Isidore Dollinger, District Attorney ( Milton Altschuler of counsel), for respondent.
Relator on this writ is currently detained as a prisoner in the New York City Correctional Institution for Men located in the Borough of The Bronx under an indeterminate sentence of the Bronx County Court of up to three years. He seeks credit for the 165 days he was incarcerated prior to conviction in Matteawan State Hospital for the criminally insane.

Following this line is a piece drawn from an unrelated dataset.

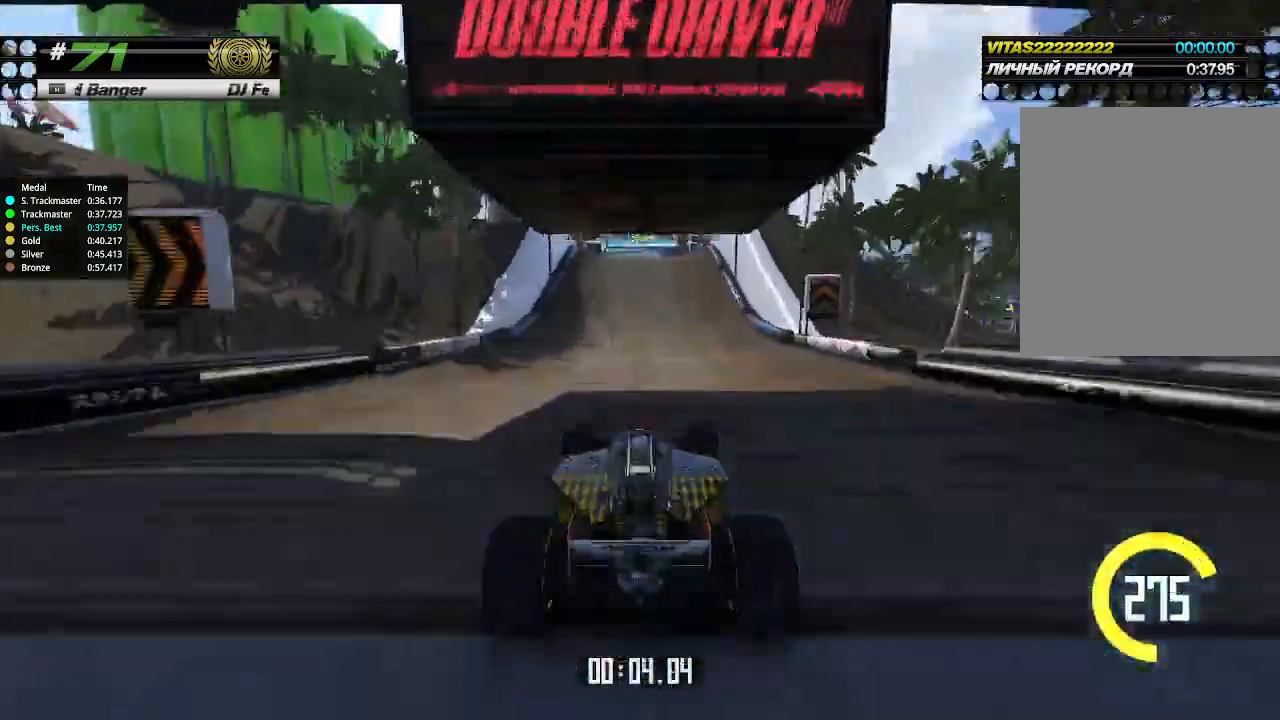
{"keys": ["up"], "events": []}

There is no question that under the recent amendment to subdivision (b) of section 204 Correct. of the Correction Law (L. 1961, ch. 258), enacted April 3, 1961, effective 30 days thereafter, a prisoner in a city institution for an indefinite term is entitled to credit for time served prior to sentencing. Prior to such enactment, preconviction jail time had been given consideration (but not credit) as a matter of discretion (see Memorandum of Legislative Representative of City of New York, McKinney's 1961 Session Law News, No. 6, p. A-848). Credit was not given as a matter of right ( People ex rel. Kohlepp v. McGee, 256 App. Div. 792, appeal dismissed 282 N.Y. 677). It is contended in opposition to this writ that time spent in a hospital for the criminally insane is not time spent "in a prison or jail" within the meaning of the recently amended provision of the Correction Law.
With this narrow construction the court cannot agree. Matteawan State Hospital exists "for the purpose of holding in custody and caring for such insane persons held under any other than a civil process as may be committed * * * by courts of criminal jurisdiction" (Correction Law, § 400). (Emphasis supplied.) The very fact that the statutory provisions relating specifically to that institution comprise article 16 of the Correction Law, and make it subject to the jurisdiction of the Department of Correction, conclusively establishes that it is a penal establishment (cf. art. 3 of Mental Hygiene Law which governs the administration of noncriminal State mental hospitals). It is conceded on this argument, that had relator's illness been physical rather than mental, he would have been automatically credited with the time spent in the criminal wards of a hospital. To deny him the same benefits because of a claimed mental deficiency would be reading into the law recently enacted an unreasonable and unintended distinction. In view of the foregoing, the writ is sustained and the relator is discharged.